● **提取文本**
- 关键字:树、深度优先
- 难度:Medium
- 题目大意:给定二叉树,找到所有root-to-leaf路径和等于给定sum的所有路径。
题目:
Given a binary tree and a sum, find all root-to-leaf paths where each path's sum equals the given sum.
Note: A leaf is a node with no children.
Example:
Given the below binary tree and sum = 22,
5
/ \
4 8
/ / \
11 13 4
/ \ / \
7 2 5 1
Return:
[
[5,4,11,2],
[5,8,4,5]
]
解题思路:本题与上一题path sum思路是类似的,但是需要记录所有满足条件的路径,所以重点是怎么记录路径,本文采用两个list:res记录最终结果、temp记录遍历时的每一条路径,当找到满足条件的路径后,添加到res中,回退到上一个节点时,删除temp中的当前节点。
AC代码:
/**
* Definition for a binary tree node.
* public class TreeNode {
* int val;
* TreeNode left;
* TreeNode right;
* TreeNode(int x) { val = x; }
* }
*/
class Solution {
public List<List<Integer>> pathSum(TreeNode root, int sum) {
List<List<Integer>> res = new ArrayList<>();
List<Integer> temp = new ArrayList<>();
process(root,sum,res,temp);
return res;
}
public void process(TreeNode root, int sum, List<List<Integer>>res,List<Integer>temp ) {
if (root==null) return;
sum -= root.val;
temp.add(root.val);
if(root.left==null&&root.right==null) {
if(sum==0) {
res.add(new ArrayList<>(temp));
temp.remove(temp.size()-1); // 返回上层时,记得删除当前节点
return;
}
}
process(root.left,sum,res,temp);
process(root.right,sum,res,temp);
temp.remove(temp.size()-1); // 返回上层时,记得删除当前节点
}
}

● **书面练习 1**
在提取文本的解题思路里,用来记录遍历时每一条路径的list叫什么?
● **书面练习 2**
把提取文本中从“- 关键字:树、深度优先”到“the given sum.”之间的部分原样抄下来,首尾两处都包括在内。
这些记录与提取文本没有关系。

● **数据记录**
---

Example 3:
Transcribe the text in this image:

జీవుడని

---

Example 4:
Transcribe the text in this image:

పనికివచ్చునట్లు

● **正确输出 1**
temp

● **正确输出 2**
- 关键字:树、深度优先
- 难度:Medium
- 题目大意:给定二叉树,找到所有root-to-leaf路径和等于给定sum的所有路径。
题目:
Given a binary tree and a sum, find all root-to-leaf paths where each path's sum equals the given sum.